Greta heard a sound and paused. Mavis moved up to ride beside her as a sign that she heard it too. Bogus came in from the flank, his nose pointed straight up. Pincushion also let her nose guide her eyes into the air, as Briana gave a sharp whisper.
“Move into the trees.” She and Alesander lead the way to where they could hide from the road and from above. The sound made sense in Greta’s ears at that point. It sounded a shuttle from the Humanoid ship, moving slow, barely high enough to be above the trees.
Greta dismounted with the others. She held her horse and gently stroked her horses’ nose to keep him quiet. Mavis saw it first and nudged Greta who caught the search lights moving along the ground before she saw the vehicle. Greta estimated it as a four to six-person Humanoid craft, and she felt sure its instruments could locate them no matter what they did. Yet the craft seemed to follow the roadway, and after it passed their location, Greta gave thanks in her heart.
“Their fancy instruments must not be working,” Greta whispered and tried to keep her voice soft enough to not be heard beyond the group. “But they can probably still see us and hear us if we get loud, or see our tracks if we are not careful.”
Once the lights of the ship fell out of range, everyone mounted, and Alesander felt inclined to lead them back toward the path they had been following, but Greta stopped him and pointed in a different direction. She moved them off to the northeast, further and further from the Road of Dreams to where the others wondered if they would ever find the path again. Vedix alone realized that given enough snow, they would lose the path in any case.
By six, as the sun behind the clouds prepared to go down, the snow changed to a cold rain. The group came to a rock outcropping in the flat land, and everyone thanked their luck. They found a big overhang in one place that acted like a roof. It appeared sheltered all around by rocks and trees, so the snow had not reached the ground, and now the rain got held back by the rock roof. They felt secure enough in that place to light a fire, and though the space was not big enough so the horses had to suffer the wet, the people were able to get relatively dry and reasonably warm. Again, the hot food helped. And once again, Greta thanked God in her heart because she knew the rain on the snow should obliterate any tracks they made in the snow up to that point. It would also prevent their fire from glaring off the overhead clouds, a sure sign of travelers in the night that could be seen for miles.
Briana felt again that they were not being followed near enough to set off her internal alarms. After encountering the shuttle, no one doubted there were those looking, but thus far no one had found them. This land seemed thinly populated. Over the days, they saw several distant groups of tents set in a circle around a central fire; but they were far enough away so no one came out from there to ask who they were or what they were doing. Since they did not stop, the people ignored them.

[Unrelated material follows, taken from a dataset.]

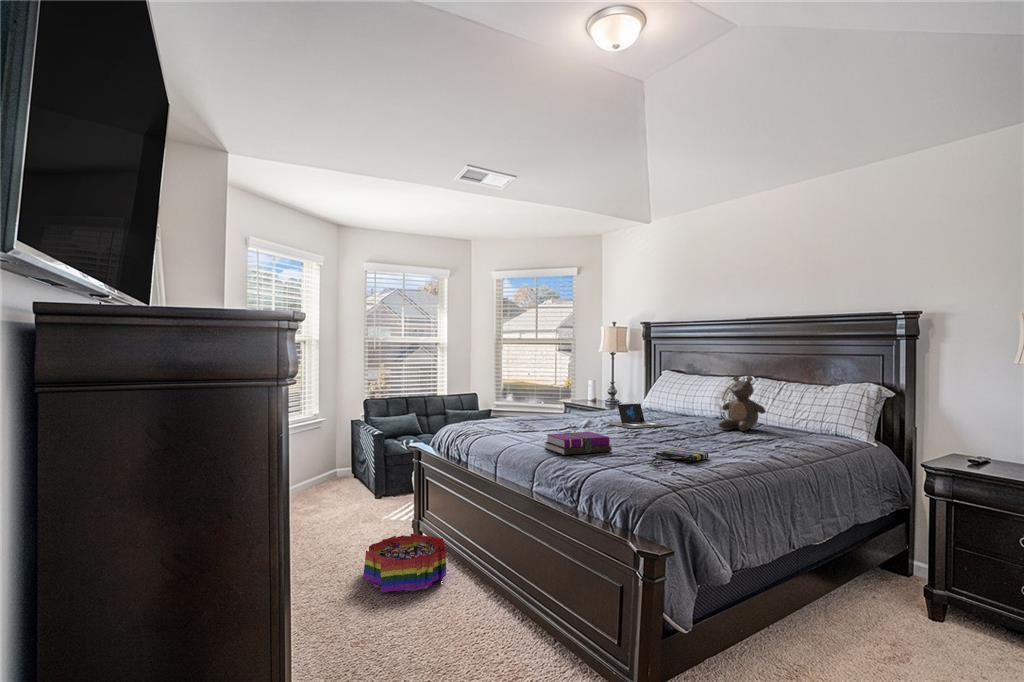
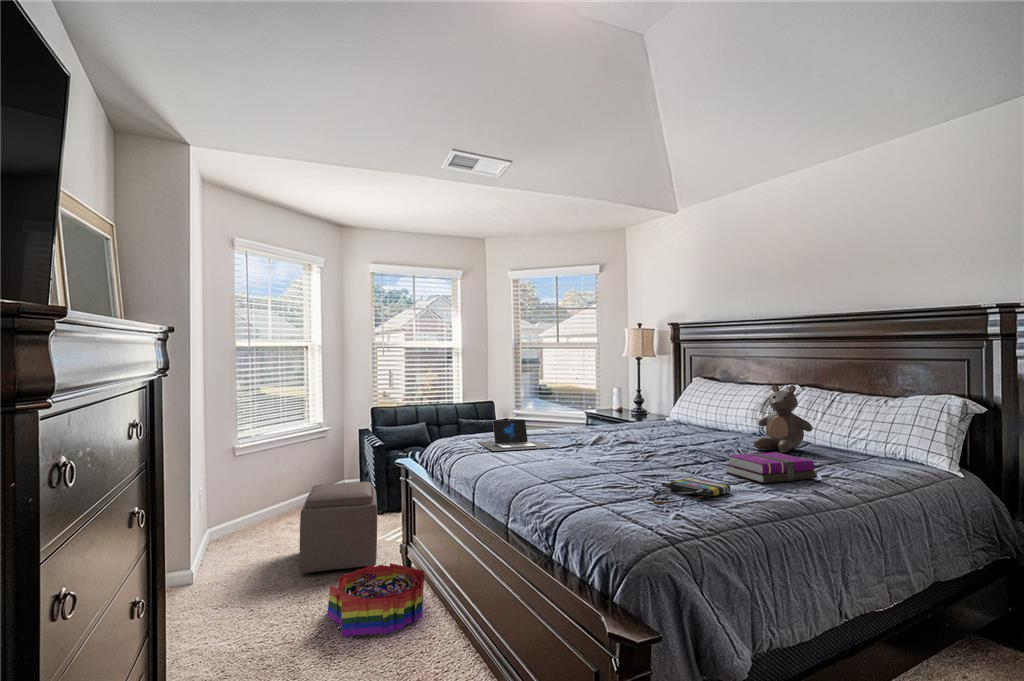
laptop: present [605,404,669,428] -> present [478,419,551,451]
notebook: present [545,432,612,455] -> present [726,452,817,483]
ottoman: none [322,466,392,548] -> present [300,482,377,574]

“Ger-like dwellings,” Greta called them. “They are more than tents, but not much more. Easily moved, they are the dwellings of a nomadic people, the horsemen of the steps.”
“Maybe, or something like that. They may be Avars, or some early intrusion of Hunnish people. They are like bees in a sense. If you don’t bother them, they won’t bother you.”
“At least they are not Mithrites,” Hermes said, as he got up to check on the horses.